Trabzon Lisesi’nde okurken öğretmeni Zeki Kocamemi ile resme başlayan (Ali Bedrettin) Bedri Rahmi Eyüboğlu ağabeyi Sabahattin Eyüboğlu’nun Paris’ten gönderdiği resim kitaplarıyla resme olan ilgisi ve bilgisi arttı. 1929’da girdiği Devlet Güzel Sanatlar Akademisi’nde Nazmi Ziya Güran ve İbrahim Çallı’nın öğrencisi oldu. 1931’de okulu bitirmeden Fransızcasını ilerletmek için ağabeyinin yanına Paris’e gitti. Sanat tarihi ile ilgilendi, Romantiklerden post-izlenimci sanatçılardan kopyalar yapan sanatçı Cézanne’dan etkilendi.

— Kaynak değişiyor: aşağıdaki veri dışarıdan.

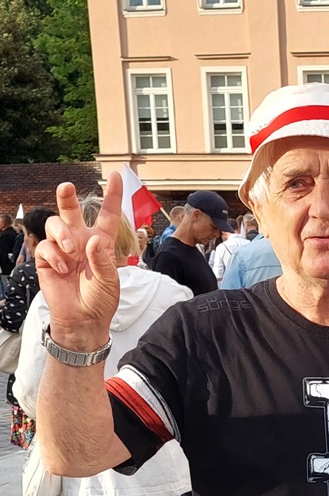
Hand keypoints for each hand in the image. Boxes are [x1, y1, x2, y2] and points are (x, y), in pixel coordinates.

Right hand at [36, 175, 122, 347]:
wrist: (83, 320)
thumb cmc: (100, 300)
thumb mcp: (109, 280)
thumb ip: (101, 260)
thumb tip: (90, 241)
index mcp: (100, 242)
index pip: (107, 214)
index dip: (112, 195)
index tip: (116, 175)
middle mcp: (80, 241)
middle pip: (71, 211)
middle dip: (66, 197)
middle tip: (66, 187)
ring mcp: (62, 249)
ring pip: (55, 225)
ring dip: (62, 235)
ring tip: (71, 252)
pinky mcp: (47, 260)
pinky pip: (45, 246)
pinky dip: (54, 255)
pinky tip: (63, 268)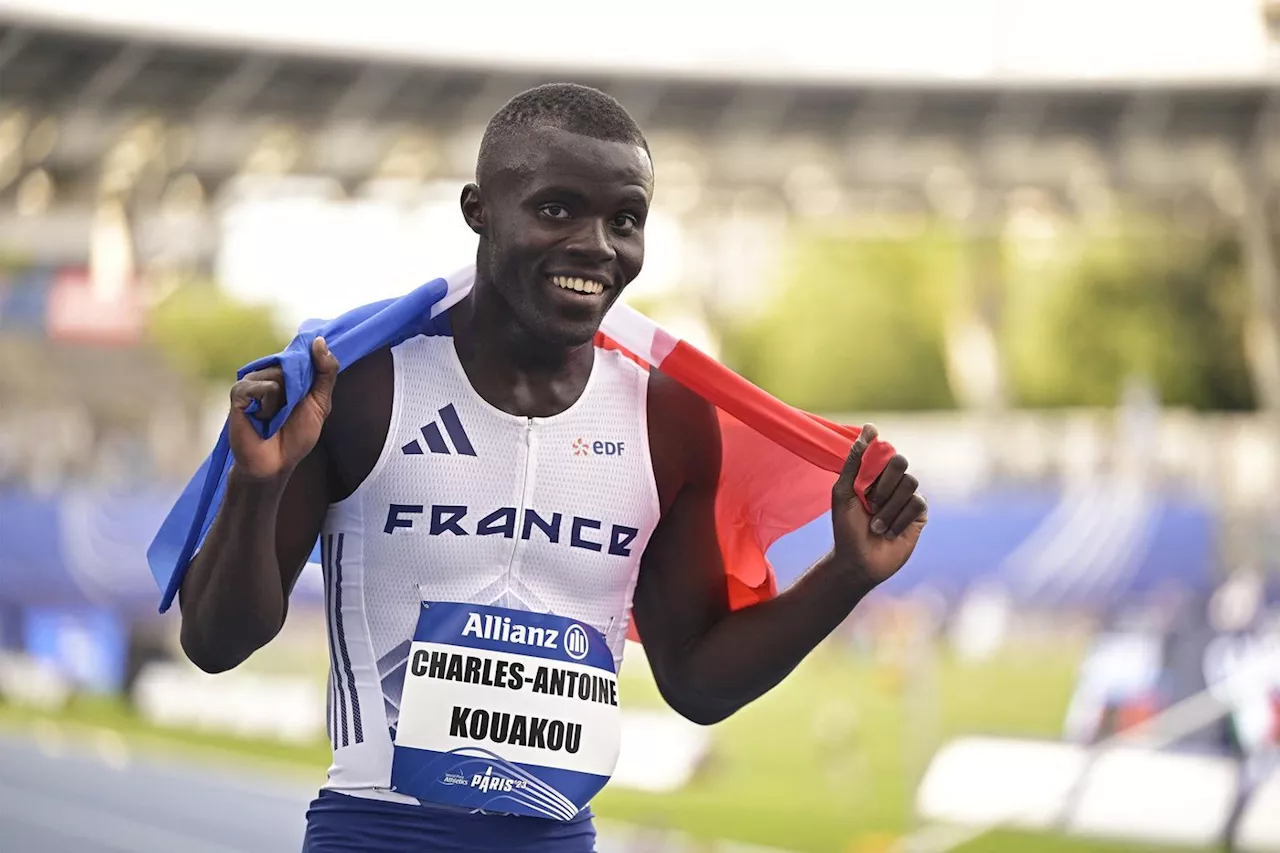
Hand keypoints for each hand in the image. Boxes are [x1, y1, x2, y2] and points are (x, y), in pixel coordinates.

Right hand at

Aynı zamanda şair olan Eyüboğlu, 1933’ den başlayarak Yeditepe, Ses, Güney, İnsan, İnkılapçı Gençlik ve Varlık dergilerinde şiirlerini, resim, desen ve deneme yazılarını yayımladı. Çok sayıda şiir kitabı, deneme ve sanat kitapları yazdı. Halk edebiyatından, etkilenen sanatçı, bu etkileri resimlerine de taşıdı. Yazma, gravür, seramik, heykel, vitray, mozaik, hat, serigrafi, litografi gibi birçok teknik ve biçimde yapıtlar üretti, geleneksel süsleme ve halk el sanatlarıyla aldığı Batı eğitimini birleştirdi ve dönemin Doğu-Batı sentezi anlayışına bağlandı.

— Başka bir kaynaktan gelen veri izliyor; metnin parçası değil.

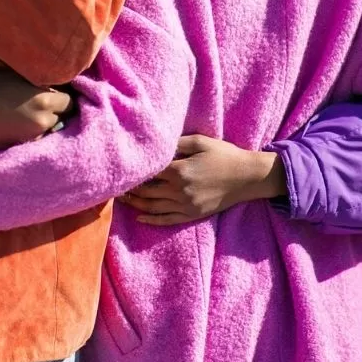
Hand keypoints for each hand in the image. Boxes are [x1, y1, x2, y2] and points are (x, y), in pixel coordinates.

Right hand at [0, 72, 72, 151]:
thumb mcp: (16, 77)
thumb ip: (40, 82)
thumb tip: (58, 84)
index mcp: (43, 98)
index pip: (70, 101)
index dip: (63, 98)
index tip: (57, 96)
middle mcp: (43, 119)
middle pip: (64, 117)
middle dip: (57, 112)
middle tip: (44, 107)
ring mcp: (34, 136)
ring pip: (52, 130)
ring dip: (46, 124)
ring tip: (30, 117)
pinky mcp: (24, 147)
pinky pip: (39, 140)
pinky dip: (35, 135)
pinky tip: (22, 127)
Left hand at [120, 135, 285, 225]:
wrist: (247, 177)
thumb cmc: (224, 155)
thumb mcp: (200, 141)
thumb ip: (176, 143)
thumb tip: (156, 146)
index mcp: (179, 170)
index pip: (148, 173)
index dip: (133, 172)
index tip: (121, 170)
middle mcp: (180, 190)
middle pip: (146, 192)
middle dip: (129, 189)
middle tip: (114, 186)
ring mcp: (186, 205)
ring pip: (153, 207)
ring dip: (135, 204)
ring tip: (121, 199)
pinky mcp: (192, 215)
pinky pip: (167, 220)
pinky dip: (151, 220)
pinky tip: (140, 217)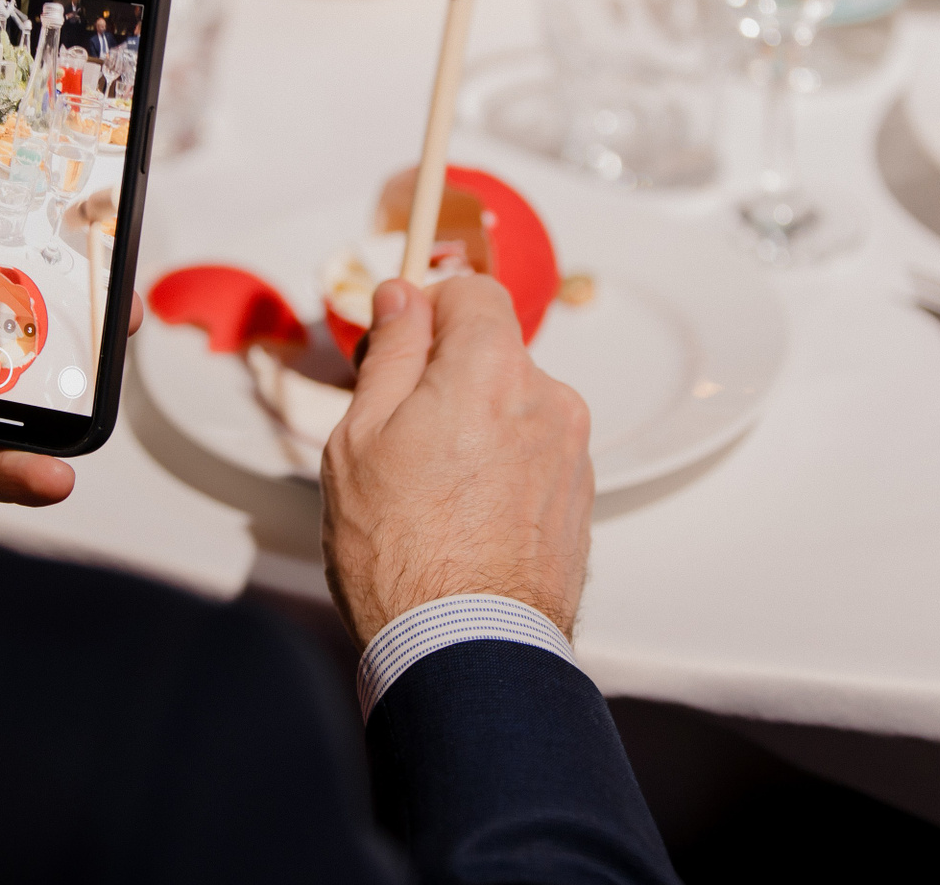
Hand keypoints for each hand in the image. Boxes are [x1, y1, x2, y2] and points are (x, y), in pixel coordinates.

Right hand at [320, 275, 592, 647]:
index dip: (428, 309)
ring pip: (512, 407)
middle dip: (446, 376)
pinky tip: (463, 518)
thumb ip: (389, 354)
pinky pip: (533, 455)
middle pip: (492, 353)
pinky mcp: (579, 498)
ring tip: (429, 492)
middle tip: (396, 435)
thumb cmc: (401, 551)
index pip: (472, 291)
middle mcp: (547, 399)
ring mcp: (570, 452)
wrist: (468, 648)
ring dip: (475, 427)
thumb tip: (401, 298)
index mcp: (492, 368)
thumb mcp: (359, 438)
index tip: (396, 345)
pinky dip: (501, 470)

Anadolu ve kültürünü daha yakından tanımak amacıyla başlattıkları Mavi Anadolu yolculukları eksenindeki hümanizma anlayışı ve kültür tarihi yorumu, yapıtlarının ana fikrini oluşturur. Anadolu kilimleri, İslam kaligrafisi, Bizans mozaikleri gibi verilerden de etkilenerek bireşim kültürü temelli yapıtlar yaratan sanatçı 1950’ li yıllarda dönemin non-figüratif/soyut anlayışına uygun işler de üretti.
NURİ İYEM
İlk dönemlerinde duygusal bir realizm yolunda yürüyen sanatçı, kübizm ve soyut geometrik alanlarda geniş ve başarılı araştırmalarda bulunmuştur. Kendine özgü stili ve kişiliği içinde figüratif alanda doyurucu eserler veren sanatçı, kendi kuşağının en güçlü ressamlarından biridir.